Poursuivons notre voyage. Le CERC n’a pas produit ces chiffres. Mais, il fournit la référence permettant de remonter à leur source ; il faut plutôt écrire, leurs sources, car ce sont deux documents séparés3. L’un concerne des évaluations faites en CE2 en 2000, l’autre celles faites en début de sixième, également en 2000. Il ne s’agit pas d’une cohorte d’élèves suivie sur plusieurs années, mais d’élèves différents ! Il n’est pas question dans ces deux documents de comparer les résultats des évaluations faites la même année en CE2 et en sixième par des élèves différents ! Des précautions sont prises ; par exemple, “ les protocoles ne recouvrent pas tous les apprentissages prévus par les textes ”. On est très loin de l’idée de la mesure absolue d’une performance en français ou en mathématiques. Sans compter que “ en raison d’une grève administrative dans les écoles primaires ”, les résultats recueillis cette année-là ne concernent que “ 55 % de l’effectif prévu lors du tirage de l’échantillon. ” 4
Méthodologiquement, annoncer dans EDE un accroissement des disparités alors que l’on manipule des chiffres portant non seulement sur des épreuves différentes mais sur des populations différentes pose quelques problèmes… Le Bulletin officiel de l’Éducation nationale, pour dénoncer par avance toute utilisation abusive des résultats des évaluations, utilise des mots très clairs : “ Aussi, ces résultats ne peuvent-ils en aucun cas être utilisés à des fins de comparaisons d’une année sur l’autre et détournés de leur objet pédagogique ”.
Je ne tirerai aucune conclusion pour l’ensemble du rapport EDE. En revanche, les mécanismes mis au jour me semblent avoir une portée très générale. Chaque fois que l’on présente, utilise ou consulte des données chiffrées, il faut faire preuve d’une extrême vigilance. En particulier, lorsque les données sont utilisées en dehors et parfois très loin de leur contexte de production, les interprétations qui en sont faites ont plus de chance de traduire les conceptions des rédacteurs sur le sujet que ce qui peut être raisonnablement déduit des chiffres.

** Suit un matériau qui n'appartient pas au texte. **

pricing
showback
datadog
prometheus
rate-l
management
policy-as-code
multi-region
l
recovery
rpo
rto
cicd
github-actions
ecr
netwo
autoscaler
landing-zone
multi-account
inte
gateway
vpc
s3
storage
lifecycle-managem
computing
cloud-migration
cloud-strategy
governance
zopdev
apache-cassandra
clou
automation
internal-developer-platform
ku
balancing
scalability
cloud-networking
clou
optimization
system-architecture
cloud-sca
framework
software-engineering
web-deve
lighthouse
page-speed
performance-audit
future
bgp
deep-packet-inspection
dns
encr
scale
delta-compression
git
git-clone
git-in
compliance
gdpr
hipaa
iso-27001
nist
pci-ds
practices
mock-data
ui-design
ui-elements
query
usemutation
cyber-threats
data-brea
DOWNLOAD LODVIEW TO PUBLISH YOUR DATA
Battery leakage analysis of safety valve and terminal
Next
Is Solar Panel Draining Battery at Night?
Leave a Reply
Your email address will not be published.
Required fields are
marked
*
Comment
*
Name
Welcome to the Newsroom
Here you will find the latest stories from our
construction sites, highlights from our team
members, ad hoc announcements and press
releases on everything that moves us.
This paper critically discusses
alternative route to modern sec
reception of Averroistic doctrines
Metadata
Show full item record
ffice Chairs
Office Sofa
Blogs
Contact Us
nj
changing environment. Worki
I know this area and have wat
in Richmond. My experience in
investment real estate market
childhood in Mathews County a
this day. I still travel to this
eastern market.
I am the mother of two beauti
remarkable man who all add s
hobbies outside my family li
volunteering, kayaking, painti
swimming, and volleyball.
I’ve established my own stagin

Le Débat sur l’école doit déboucher sur une réforme, en particulier celle du collège. Nous risquons de nous trouver dans la situation suivante : à partir d’un diagnostic mal posé, qui amène à des conclusions erronées, vont être proposés des remèdes dont on ignore les effets, et en particulier s’ils sont une réponse aux problèmes dont souffre actuellement le collège.
René Mulet-Marquis
1. J.-C. Hardouin, A. Hussenot, G. Septours, N. Bottani, Éléments pour un diagnostic sur l’école, document préparatoire au débat national sur l’école.
2. Rapport numéro 3 du Conseil de l’emploi, des revenus et de la cohésion sociale (CERC), mars 2003.
3. Andrieu, Brézillon, Chollet, Remvikos, Les élèves en début de CE2 : évaluation de septembre 2000, et, Andrieux, Dupé, Robin, Les élèves en début de sixième : évaluation de septembre 2000. Notes d’information 01.35 et 01.36 de la Direction de la programmation et du développement.
4. Évaluation à l’entrée en CE2 et sixième - Repères nationaux, septembre 2000.